What it looks like in practice: A quality rule checks that the schema_version field matches the expected version. The first record has an unrecognized schema version, indicating that the source format has changed without notice. The pipeline stops immediately. The operations team is alerted. No partial data reaches the destination.
The tradeoff: Stopping the job is the nuclear option. It blocks all data movement, including the records that might be perfectly fine. Use it only when the failure suggests that continuing would produce unreliable output across the board.
Choosing the right action for each rule
The three actions are not interchangeable. Choosing the right one requires thinking about two dimensions: the severity of the failure and the tolerance of the destination.

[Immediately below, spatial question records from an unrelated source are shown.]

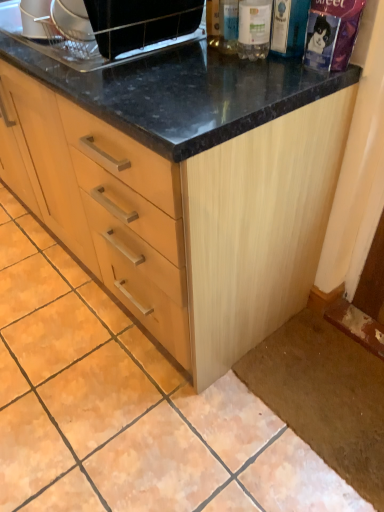
Question: Is clear plastic bottle at upper right, the second bottle when ordered from left to right, completely or partially outside of transparent plastic bottle at upper right, which is counted as the 1th bottle, starting from the right?

Choices:
 (A) no
 (B) yes

Answer: (B)

Question: From a real-world perspective, is clear plastic bottle at upper right, positioned as the second bottle in right-to-left order, located higher than transparent plastic bottle at upper right, acting as the third bottle starting from the left?

Choices:
 (A) no
 (B) yes

Answer: (B)

Question: Considering the relative sizes of clear plastic bottle at upper right, positioned as the second bottle in right-to-left order, and transparent plastic bottle at upper right, acting as the third bottle starting from the left, in the image provided, is clear plastic bottle at upper right, positioned as the second bottle in right-to-left order, bigger than transparent plastic bottle at upper right, acting as the third bottle starting from the left,?

Choices:
 (A) no
 (B) yes

Answer: (B)

Question: From the image's perspective, is clear plastic bottle at upper right, the second bottle when ordered from left to right, on top of transparent plastic bottle at upper right, acting as the third bottle starting from the left?

Choices:
 (A) no
 (B) yes

Answer: (B)

Question: Could you tell me if clear plastic bottle at upper right, positioned as the second bottle in right-to-left order, is facing transparent plastic bottle at upper right, which is counted as the 1th bottle, starting from the right?

Choices:
 (A) yes
 (B) no

Answer: (B)

Question: Is clear plastic bottle at upper right, the second bottle when ordered from left to right, inside the boundaries of transparent plastic bottle at upper right, acting as the third bottle starting from the left, or outside?

Choices:
 (A) outside
 (B) inside

Answer: (A)

Question: Considering their positions, is clear plastic bottle at upper right, positioned as the second bottle in right-to-left order, located in front of or behind transparent plastic bottle at upper right, acting as the third bottle starting from the left?

Choices:
 (A) front
 (B) behind

Answer: (A)

Question: From the image's perspective, is clear plastic bottle at upper right, positioned as the second bottle in right-to-left order, located above or below transparent plastic bottle at upper right, which is counted as the 1th bottle, starting from the right?

Choices:
 (A) above
 (B) below

Answer: (A)

Question: From a real-world perspective, relative to transparent plastic bottle at upper right, which is counted as the 1th bottle, starting from the right, is clear plastic bottle at upper right, positioned as the second bottle in right-to-left order, vertically above or below?

Choices:
 (A) above
 (B) below

Answer: (A)

Question: From the image's perspective, is clear glass bottle at upper center, the 1th bottle from the left, positioned above or below transparent plastic bottle at upper right, which is counted as the 1th bottle, starting from the right?

Choices:
 (A) below
 (B) above

Answer: (B)

Question: Considering the positions of clear glass bottle at upper center, arranged as the 3th bottle when viewed from the right, and transparent plastic bottle at upper right, which is counted as the 1th bottle, starting from the right, in the image, is clear glass bottle at upper center, arranged as the 3th bottle when viewed from the right, bigger or smaller than transparent plastic bottle at upper right, which is counted as the 1th bottle, starting from the right,?

Choices:
 (A) small
 (B) big

Answer: (B)

Question: Does point (216, 42) appear closer or farther from the camera than point (271, 15)?

Choices:
 (A) closer
 (B) farther

Answer: (B)

Question: In terms of height, does clear glass bottle at upper center, arranged as the 3th bottle when viewed from the right, look taller or shorter compared to transparent plastic bottle at upper right, which is counted as the 1th bottle, starting from the right?

Choices:
 (A) tall
 (B) short

Answer: (A)

Question: Is black glossy microwave at upper center spatially inside clear glass bottle at upper center, arranged as the 3th bottle when viewed from the right, or outside of it?

Choices:
 (A) outside
 (B) inside

Answer: (A)

Question: Does point (107, 33) appear closer or farther from the camera than point (211, 10)?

| Destination tolerates missing records | Destination requires all records | |
|---|---|---|
| Minor quality issue | Quarantine (save for review) | Flag (include with marker) |
| Potentially fixable issue | Quarantine (save for review) | Flag + quarantine (include flagged, also save copy for review) |
| Systemic data problem | Stop job (stop everything) | Stop job (stop everything) |
A single pipeline typically uses multiple actions across different quality rules. Format validation might use flag. Referential integrity checks might use quarantine. Schema version checks might use stop job. The combination of actions defines the pipeline’s quality posture.
Test runs and violation tracking
Quality rules should not be tested in production for the first time. Running the pipeline against sample data in test mode executes every quality rule and reports what would happen without actually loading data or taking action.
A test run might reveal that 3% of records would be quarantined by a phone format rule. This is useful information before production. Maybe the rule is too strict and should flag instead of quarantine. Maybe the source data has a known subset with phone numbers in a different format, and the rule needs a transformation condition to handle it.
In datathere, test runs execute the full pipeline (including quality rules, transformations, and joins) against sample data. The output shows exactly which records would be quarantined, flagged, or stopped, with the specific rule and field values for each violation.
After production runs, violation tracking provides a persistent record of quality failures across runs. Trends emerge: a particular field fails the same rule consistently, or a specific source produces more quarantined records than others. These trends inform decisions about whether to tighten rules, fix source data quality, or adjust transformation logic.
Quality enforcement as a system
Individual quality rules catch individual problems. The value of enforcement comes from treating quality as a system — a coherent set of rules with deliberately chosen actions, tested before production, tracked over time, and reviewed as part of the certification workflow.
A quality rule without the right action is just a check. A check without tracking is just a one-time observation. Tracking without review is just data nobody reads. The full system (rules, actions, testing, tracking, and review) is what turns data quality from an aspiration into an operational discipline.
The difference between a pipeline that “usually works” and a pipeline you trust is not the number of quality rules. It is the precision of the response when those rules fail.